For the past few days, two illustrious economists, both Former Fed Chairman Ben Bernanke and Former Treasury Secretary Larry Summers have been duking it out on the blogosphere about secular stagnation. In layman's terms, both are attempting to describe why does the US Recovery from the Great Recession feel so sluggish.
Although the overall collapse in REAL GDP was relatively shallow (-3.1% from peak to trough in real terms and -0.4% in nominal terms) and took place over two years (2008 to 2009), the recovery in the five years since then has been very anemic. The economy reached parity with its pre-recession peak GDP in nominal terms in 2010, only three years after the Great Recession started in December 2007. In real terms, it took an additional year, by 2011, to reach parity with its pre-recession peak. By 2014, the US economy is only 23% larger, in nominal terms, than the bottom in 2009, averaging only 4.19% growth every year since the Great Recession bottomed out. In real terms, the US economy is only 12% larger than the bottom in 2009, averaging only 2.2% growth every year since 2009.

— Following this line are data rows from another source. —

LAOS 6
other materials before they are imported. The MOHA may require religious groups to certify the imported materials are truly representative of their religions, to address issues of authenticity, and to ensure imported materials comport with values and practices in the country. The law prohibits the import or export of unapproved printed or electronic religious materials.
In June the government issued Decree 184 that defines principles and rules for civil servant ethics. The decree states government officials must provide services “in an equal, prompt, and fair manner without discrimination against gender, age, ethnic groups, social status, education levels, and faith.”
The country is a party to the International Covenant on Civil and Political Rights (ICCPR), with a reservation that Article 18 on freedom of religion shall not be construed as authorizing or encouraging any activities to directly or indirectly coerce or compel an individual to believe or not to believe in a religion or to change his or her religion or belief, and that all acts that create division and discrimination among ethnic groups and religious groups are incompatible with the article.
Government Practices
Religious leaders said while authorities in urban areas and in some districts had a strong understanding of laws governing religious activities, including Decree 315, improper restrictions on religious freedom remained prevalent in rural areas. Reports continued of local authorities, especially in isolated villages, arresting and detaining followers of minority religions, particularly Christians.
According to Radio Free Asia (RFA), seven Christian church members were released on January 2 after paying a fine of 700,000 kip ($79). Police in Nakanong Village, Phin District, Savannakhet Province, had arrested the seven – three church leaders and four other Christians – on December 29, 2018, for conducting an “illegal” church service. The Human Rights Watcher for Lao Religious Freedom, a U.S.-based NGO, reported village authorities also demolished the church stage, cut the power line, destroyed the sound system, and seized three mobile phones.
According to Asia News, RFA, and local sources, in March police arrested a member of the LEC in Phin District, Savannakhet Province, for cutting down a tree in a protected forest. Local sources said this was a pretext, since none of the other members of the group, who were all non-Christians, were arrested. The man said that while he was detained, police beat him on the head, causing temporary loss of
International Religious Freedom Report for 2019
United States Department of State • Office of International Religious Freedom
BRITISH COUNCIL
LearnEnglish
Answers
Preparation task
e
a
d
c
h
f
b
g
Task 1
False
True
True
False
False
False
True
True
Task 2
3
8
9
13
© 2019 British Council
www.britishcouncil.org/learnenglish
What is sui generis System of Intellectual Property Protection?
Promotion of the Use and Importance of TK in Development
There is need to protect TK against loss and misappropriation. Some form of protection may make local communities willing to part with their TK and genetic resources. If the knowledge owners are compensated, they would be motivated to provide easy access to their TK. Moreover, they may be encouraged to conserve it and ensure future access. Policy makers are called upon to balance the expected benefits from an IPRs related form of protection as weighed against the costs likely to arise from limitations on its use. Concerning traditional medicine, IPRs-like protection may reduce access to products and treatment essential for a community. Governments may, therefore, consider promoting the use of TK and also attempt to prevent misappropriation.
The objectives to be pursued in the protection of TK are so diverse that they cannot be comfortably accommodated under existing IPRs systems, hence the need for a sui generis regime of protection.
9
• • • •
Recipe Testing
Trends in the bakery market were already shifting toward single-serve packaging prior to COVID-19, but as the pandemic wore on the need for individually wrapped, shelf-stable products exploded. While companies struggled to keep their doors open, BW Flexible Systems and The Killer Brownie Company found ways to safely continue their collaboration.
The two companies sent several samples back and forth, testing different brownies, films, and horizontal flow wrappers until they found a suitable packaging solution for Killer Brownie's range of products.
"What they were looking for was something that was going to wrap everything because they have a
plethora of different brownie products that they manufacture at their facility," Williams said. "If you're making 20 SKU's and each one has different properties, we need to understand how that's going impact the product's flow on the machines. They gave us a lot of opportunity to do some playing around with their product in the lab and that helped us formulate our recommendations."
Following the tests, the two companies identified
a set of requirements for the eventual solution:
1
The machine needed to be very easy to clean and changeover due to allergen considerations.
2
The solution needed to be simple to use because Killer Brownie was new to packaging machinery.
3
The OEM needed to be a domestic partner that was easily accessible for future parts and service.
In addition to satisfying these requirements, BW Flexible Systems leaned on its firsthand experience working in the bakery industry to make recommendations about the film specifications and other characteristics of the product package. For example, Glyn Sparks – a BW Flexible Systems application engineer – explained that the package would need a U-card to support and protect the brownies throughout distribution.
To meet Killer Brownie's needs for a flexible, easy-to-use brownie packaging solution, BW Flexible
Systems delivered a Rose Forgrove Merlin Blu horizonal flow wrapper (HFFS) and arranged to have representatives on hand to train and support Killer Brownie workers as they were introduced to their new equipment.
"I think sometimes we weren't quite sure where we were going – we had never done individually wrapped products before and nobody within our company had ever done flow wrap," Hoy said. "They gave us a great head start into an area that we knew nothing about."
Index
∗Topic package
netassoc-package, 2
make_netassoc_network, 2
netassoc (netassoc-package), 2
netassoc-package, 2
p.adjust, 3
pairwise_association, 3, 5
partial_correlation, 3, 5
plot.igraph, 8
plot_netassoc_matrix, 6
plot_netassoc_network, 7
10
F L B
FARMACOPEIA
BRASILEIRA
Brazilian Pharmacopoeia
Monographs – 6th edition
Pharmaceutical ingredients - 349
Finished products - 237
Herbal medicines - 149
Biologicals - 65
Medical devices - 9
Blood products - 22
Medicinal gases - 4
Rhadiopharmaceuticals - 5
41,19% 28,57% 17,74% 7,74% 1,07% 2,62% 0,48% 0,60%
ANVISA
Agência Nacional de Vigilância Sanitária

The overall economic contraction during the Great Depression was much more severe (-46% in nominal terms and -27% in real terms from peak to trough) and took much longer (four years from 1930 to 1933). In real terms, economic parity with its pre-depression peak was only reached in 1936, seven years after the start of the Great Depression. Despite the severity and depth of the economic contraction, it only took three years after the 1933 bottom for the US economy to reach parity (in real terms) with pre-depression peak in 1929. Recovery, in terms of economic growth rates, was a lot more robust, averaging 10.9% annually during this period. In the four years since the US economy bottomed out in 1933, the US economy was 43.5% larger than the bottom in 1933, averaging 9.44% growth per year every year. In nominal terms, the US economy only recovered its pre-depression peak only sometime in 1941, when WWII spending began in earnest.
Source: www.worldbank.org, www.bea.gov, Reinhart and Rogoff, "This Time is Different"
Given this very sluggish recovery with no end in sight, it is no wonder that Ben Bernanke, who is only 60, said that he doesn't expect the price of money (interest rates) to rise in to its long-term average of around 4 percent in his lifetime.